I keep wondering why I ever read Quanta Magazine. It takes a pretty generous reading of "need" to make this a correct statement.

JohnKemeny•11mo ago
Not really. Coloring a graph is almost always talking about proper coloring, meaning that things that objects that are related receive different colors.

If you read the introduction, you'll also read that the goal is to "color each of your lines and require that for every point, no two lines connected to it have the same color."

Ps. "How many colors a graph needs" is a very well established term in computer science and graph theory.

mockerell•11mo ago
I think the comment referred to the phrase „a graph needs X (colors or whatever)“. For me, this can be read two ways: 1. „a graph always needs at least X colors“ or 2. „a graph always needs at most X colors“.

Personally, I would interpret this as option 1 (and so did the comment above I assume). In that case, the statement is wrong. But I’d prefer to specify „at most/ at least“ anyways.

Or even better, use actual vocabulary. „For every graph there exists a coloring with X colors.“ or „any graph can be coloured using X colors“.

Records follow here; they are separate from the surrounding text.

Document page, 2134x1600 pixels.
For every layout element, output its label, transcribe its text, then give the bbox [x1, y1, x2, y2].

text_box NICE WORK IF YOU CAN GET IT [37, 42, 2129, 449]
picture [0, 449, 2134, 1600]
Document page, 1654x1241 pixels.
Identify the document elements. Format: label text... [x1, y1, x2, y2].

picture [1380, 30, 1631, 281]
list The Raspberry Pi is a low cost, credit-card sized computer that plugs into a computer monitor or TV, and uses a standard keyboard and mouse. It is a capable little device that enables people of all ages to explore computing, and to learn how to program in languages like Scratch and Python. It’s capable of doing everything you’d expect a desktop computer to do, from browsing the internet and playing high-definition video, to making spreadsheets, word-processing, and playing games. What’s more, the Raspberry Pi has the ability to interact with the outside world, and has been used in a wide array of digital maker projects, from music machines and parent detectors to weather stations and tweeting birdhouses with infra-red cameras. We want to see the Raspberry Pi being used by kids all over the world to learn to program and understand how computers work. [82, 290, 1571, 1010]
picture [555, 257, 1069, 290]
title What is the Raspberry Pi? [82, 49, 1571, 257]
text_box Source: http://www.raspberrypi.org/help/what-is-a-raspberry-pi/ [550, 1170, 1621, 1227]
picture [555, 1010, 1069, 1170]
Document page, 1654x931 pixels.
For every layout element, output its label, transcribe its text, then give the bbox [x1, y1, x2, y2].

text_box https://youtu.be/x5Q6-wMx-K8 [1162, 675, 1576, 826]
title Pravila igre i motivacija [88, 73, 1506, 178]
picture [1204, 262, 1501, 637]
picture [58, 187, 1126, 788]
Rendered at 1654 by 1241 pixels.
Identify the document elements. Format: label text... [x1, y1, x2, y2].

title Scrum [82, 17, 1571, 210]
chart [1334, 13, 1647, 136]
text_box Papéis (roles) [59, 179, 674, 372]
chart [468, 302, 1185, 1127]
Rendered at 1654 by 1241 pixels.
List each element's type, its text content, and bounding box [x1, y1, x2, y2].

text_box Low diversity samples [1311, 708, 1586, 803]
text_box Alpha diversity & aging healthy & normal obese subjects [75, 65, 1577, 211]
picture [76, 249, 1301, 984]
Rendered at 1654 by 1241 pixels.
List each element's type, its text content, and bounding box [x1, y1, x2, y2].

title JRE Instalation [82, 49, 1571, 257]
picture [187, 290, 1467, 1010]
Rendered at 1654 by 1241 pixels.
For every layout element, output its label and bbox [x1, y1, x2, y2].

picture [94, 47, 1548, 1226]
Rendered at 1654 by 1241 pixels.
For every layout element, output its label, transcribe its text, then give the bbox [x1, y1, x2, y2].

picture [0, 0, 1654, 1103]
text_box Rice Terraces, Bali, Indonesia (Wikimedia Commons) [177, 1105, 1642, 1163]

PS: I also agree with the sentiment about quanta magazine. It’s hard to get some actual information from their articles if you know the topic.

JohnKemeny•11mo ago
What about this statement:

No matter how large a car is, it is easy to figure out how much money you'll need to buy it. Simply look at the price tag.

(From: No matter how large a graph is, it’s easy to figure out how many colors you’ll need to color it. Simply look for the maximum ...)

mauricioc•11mo ago
Parent's point is that sometimes (but not always) the store is perfectly fine selling you a car for $1 less than what the "price tag" of Delta(G)+1 dollars asks for, so "need" is a bit inaccurate.
phkahler•11mo ago
Is this going to lead to faster compile times? Faster register allocation...
john-h-k•11mo ago
Very few compilers actually use vertex coloring for register allocation
isaacimagine•11mo ago
Totally. The hard part isn't coloring (you can use simple heuristics to get a decent register assignment), rather, it's figuring out which registers to spill (don't spill registers in hot loops! and a million other things!).
NooneAtAll3•11mo ago
and this post isn't even about vertex coloring
DannyBee•11mo ago
No.

In SSA, the graphs are chordal, so were already easily colorable (relatively).

Outside of SSA, this is not true, but the coloring is still not the hard part, it's the easy part.